During a traumatic event, your body taps into its survival instincts, and each of the five senses kicks into a hyper mode of intake. There is nothing you can do about how an event unfolds, and that loss of control is the worst part of a traumatic response. Good news, though; control can be regained by allowing yourself to create a “new normal.” It is a difficult task but certainly possible.
This time and transition can result in many overwhelming, convoluted, and undesirable emotions and feelings. This is completely normal under the circumstances. Although whatever caused the trauma may have stopped, your feelings went into a state of “hyperarousal,” which caused each of the five senses to flood the mind with an overload of information. At this point, the mind and emotions are way out of sync, and the amount of time it takes for them to slow down typically varies from twenty-four to seventy-two hours.
While things may feel crazy, you are not going crazy. If you’ve never experienced trauma, your brain is now creating a new file and labeling it “trauma,” so there will be some shock and disequilibrium during this time of transition. On the other hand, if previous care was not given to pre-existing trauma, the concurrent trauma may cause you to have a more dramatic reaction.
Everyone is different, but some generalities take place under traumatic circumstances. Disruption of sleep is one of those common reactions. Under smooth circumstances, the body functions best when it gets four 90-minute sleep cycles. To get that kind of rest, it takes planning. Try counting back four to five cycles from when you plan to wake. For example, if you have to wake up at 7 a.m., it’s best to get to bed no later than midnight or 1 a.m. This helps determine a good bedtime. It is also common to experience sleep deprivation in the aftermath of a tragedy, so take steps to relax with a hot shower or bath before going to bed. It will ease your muscles and soothe the tension you may feel.

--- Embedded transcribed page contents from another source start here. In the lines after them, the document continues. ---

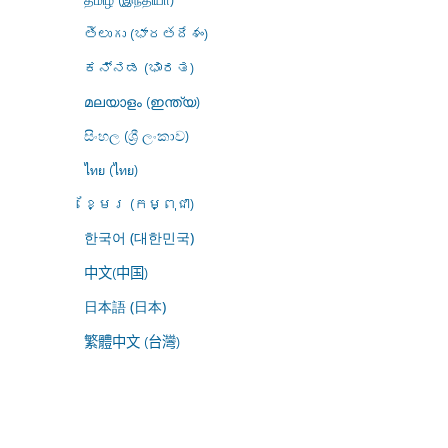
తెలుగు (భారతదేశం)
ಕನ್ನಡ (ಭಾರತ)
മലയാളം (ഇന്ത്യ)
සිංහල (ශ්‍රී ලංකාව)
ไทย (ไทย)
ខ្មែរ (កម្ពុជា)
한국어 (대한민국)
中文(中国)
日本語 (日本)
繁體中文 (台灣)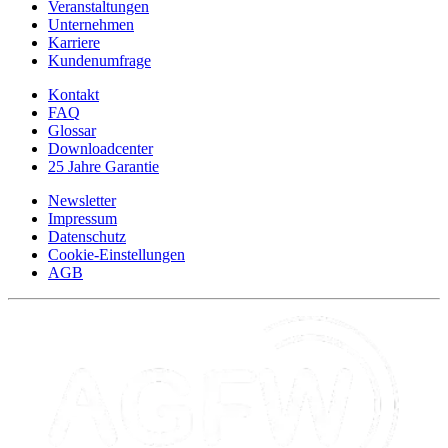
Veranstaltungen
Unternehmen
Karriere
Kundenumfrage
Kontakt
FAQ
Glossar
Downloadcenter
25 Jahre Garantie
Newsletter
Impressum
Datenschutz
Cookie-Einstellungen
AGB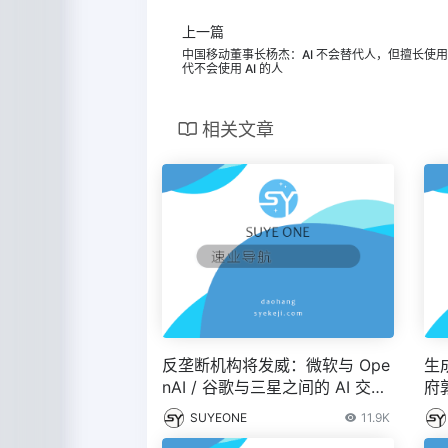
上一篇
中国移动董事长杨杰：AI 不会替代人，但擅长使用 
代不会使用 AI 的人
相关文章
反垄断机构将发威：微软与 Ope
生
nAI / 谷歌与三星之间的 AI 交易
府
受到欧盟关注
频传
SUYEONE
11.9K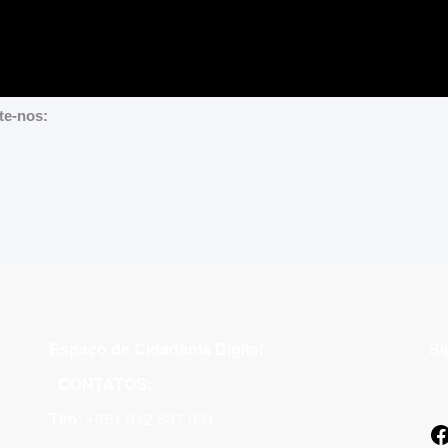
te-nos:
Espaço de Cidadania Digital
Si
-
CONTATOS:
Tlm:
+351 912 637 031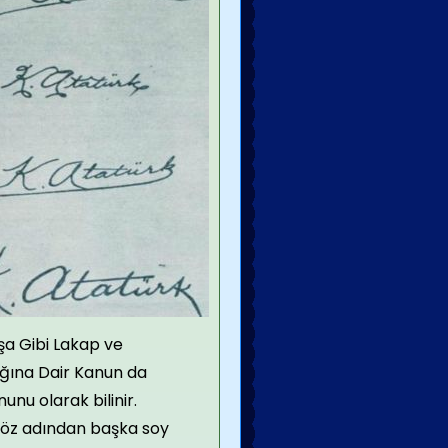
aşa Gibi Lakap ve
ığına Dair Kanun da
unu olarak bilinir.
 öz adından başka soy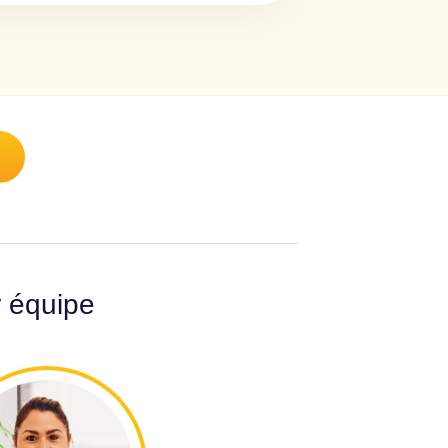
r équipe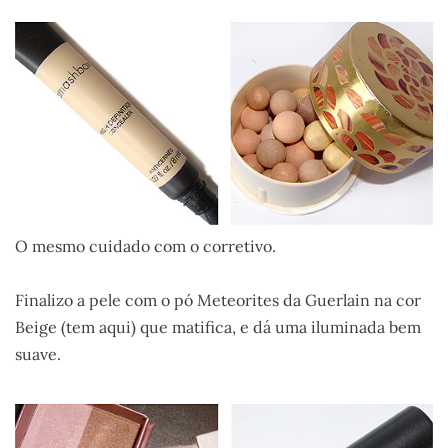
O mesmo cuidado com o corretivo.
Finalizo a pele com o pó Meteorites da Guerlain na cor
Beige (tem aqui) que matifica, e dá uma iluminada bem
suave.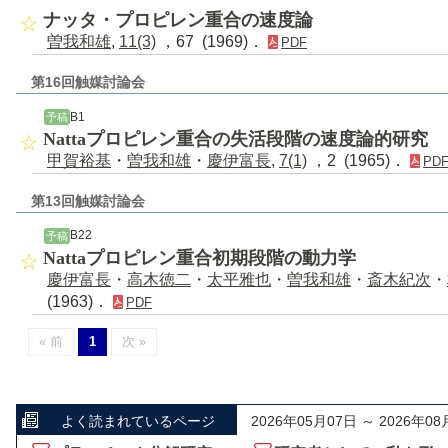
ナッタ・プロピレン重合の速度論
曽我和雄
,
11(3)
，67 (1969)．
PDF
第16回触媒討論会
B1
予稿
Nattaプロピレン重合の失活段階の速度論的研究
甲賀裕基
・
曽我和雄
・
慶伊富長
,
7(1)
，2 (1965)．
PD
第13回触媒討論会
B22
予稿
Nattaプロピレン重合初期段階の動力学
慶伊富長
・
高木徳二
・
太平雅也
・
曽我和雄
・
斎木紀次
・
(1963)．
PDF
« 前
1
次 »
よく読まれているページ
2026年05月07日 ～ 2026年08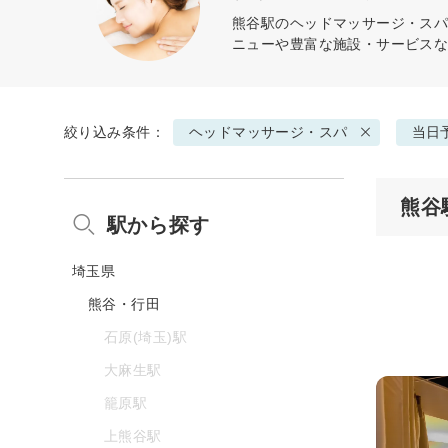
熊谷駅の
ヘッドマッサージ・ス
ニューや豊富な施設・サービス
絞り込み条件：
ヘッドマッサージ・スパ
当日
熊谷
駅から探す
埼玉県
熊谷・行田
石原(埼玉)駅
大麻生駅
籠原駅
上熊谷駅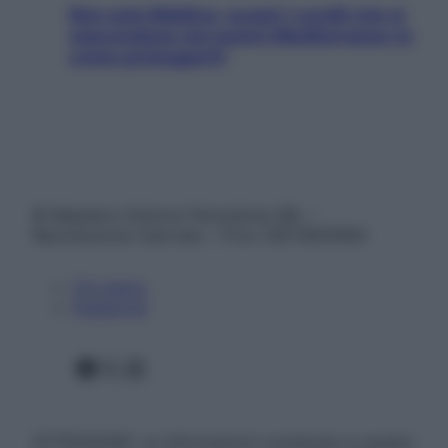
Non solo Maldive: scopri i coralli che si
nascondono nel nostro Mediterraneo (e
come proteggerli)
© Belpietro Edizioni Periodiche SRL –
Riproduzione riservata – P.Iva 13673600964
Chi siamo
Pubblicità
Facebook
X
Instagram
ATTENZIONE: Le informazioni contenute in questo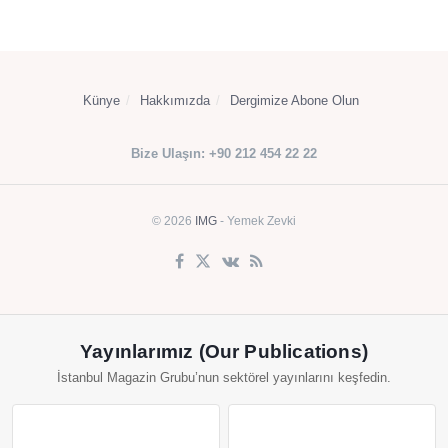
Künye
Hakkımızda
Dergimize Abone Olun
Bize Ulaşın: +90 212 454 22 22
© 2026
IMG
- Yemek Zevki
Yayınlarımız (Our Publications)
İstanbul Magazin Grubu’nun sektörel yayınlarını keşfedin.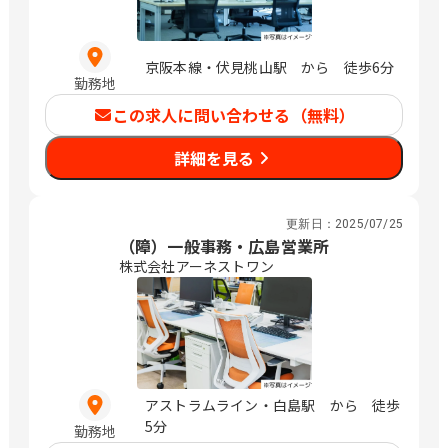
京阪本線・伏見桃山駅 から 徒歩6分
勤務地
この求人に問い合わせる（無料）
詳細を見る
更新日：
2025/07/25
（障）一般事務・広島営業所
株式会社アーネストワン
アストラムライン・白島駅 から 徒歩
5分
勤務地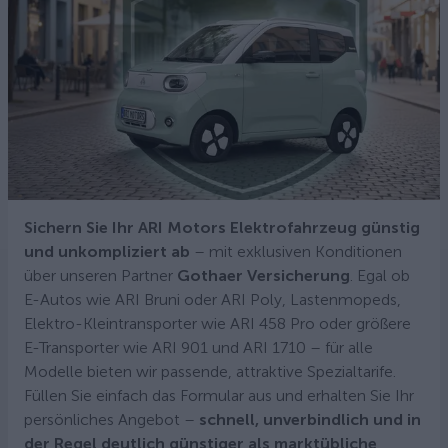
Sichern Sie Ihr ARI Motors Elektrofahrzeug günstig
und unkompliziert ab
– mit exklusiven Konditionen
über unseren Partner
Gothaer Versicherung
. Egal ob
E-Autos wie ARI Bruni oder ARI Poly, Lastenmopeds,
Elektro-Kleintransporter wie ARI 458 Pro oder größere
E-Transporter wie ARI 901 und ARI 1710 – für alle
Modelle bieten wir passende, attraktive Spezialtarife.
Füllen Sie einfach das Formular aus und erhalten Sie Ihr
persönliches Angebot –
schnell, unverbindlich und in
der Regel deutlich günstiger als marktübliche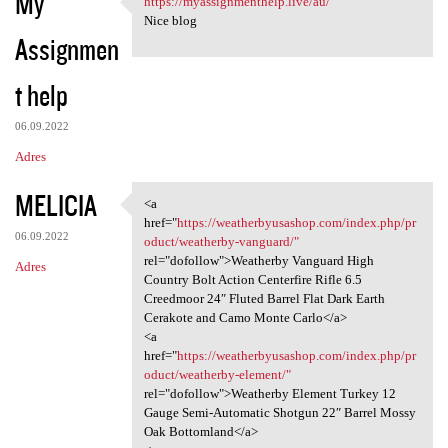
My
https://myassignmenthelp.live/au/
https://myassignmenthelp.live
o
Nice blog
Assignmen
m
e
t help
n
t
06.09.2022
a
Adres
r
MELICIA
<a
z
<a href="https:/
href="
https://weatherbyusashop.com/index.php/pr
e
06.09.2022
oduct/weatherby-vanguard/"
rel="dofollow">Weatherby Vanguard High
Adres
Country Bolt Action Centerfire Rifle 6.5
Creedmoor 24″ Fluted Barrel Flat Dark Earth
Cerakote and Camo Monte Carlo</a>
<a
href="
https://weatherbyusashop.com/index.php/pr
oduct/weatherby-element/"
rel="dofollow">Weatherby Element Turkey 12
Gauge Semi-Automatic Shotgun 22″ Barrel Mossy
Oak Bottomland</a>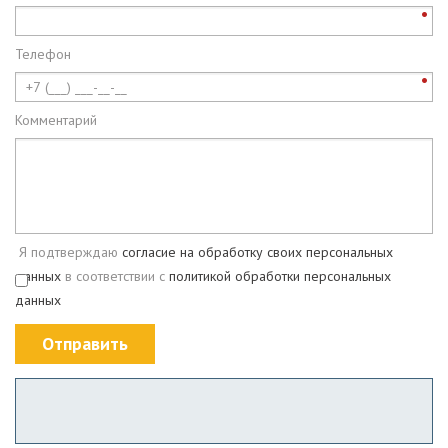
Телефон
Комментарий
Я подтверждаю
согласие на обработку своих персональных
данных
в соответствии с
политикой обработки персональных
данных
Отправить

I know it can be a broken record, but it’s serious: take care of basic nutritional needs. It is common to forget to or not feel like eating. Limit processed carbs, and eat plenty of fruits, veggies, and food high in antioxidants. Drink lots of water, as hydration is easily neglected when the mind is dealing with ruminating thoughts, feelings and emotions. Know that this is normal under the circumstances, but have someone remind you to eat and drink more often than anything else. You must flush out the toxins that were released in your body when the trauma unfolded.
It is common to want to return to the way things were before the event, but going back is impossible. However, it IS possible to come to grips with making a vital health decision, which is necessary to move toward wellness and away from the tragedy.
Give yourself permission to cry. Tears are a healthy way for your body to decompress and release endorphins, dopamine, and other feel-good or “happy hormones and enzymes,” making the body feel better through detox. The benefit of crying is that you do feel relief, and it is a decision to let your body do what it is meant to do in order to heal itself. Holding back, stuffing feelings, or suppressing emotions will only delay the progress of developing a new and healthy normal.
Be an advocate for your “new normal.” It can be stronger and better because of who you allow yourself to become as you press ahead, making a difference in light of the tragedy. There is hope, so choose not only to live but to thrive!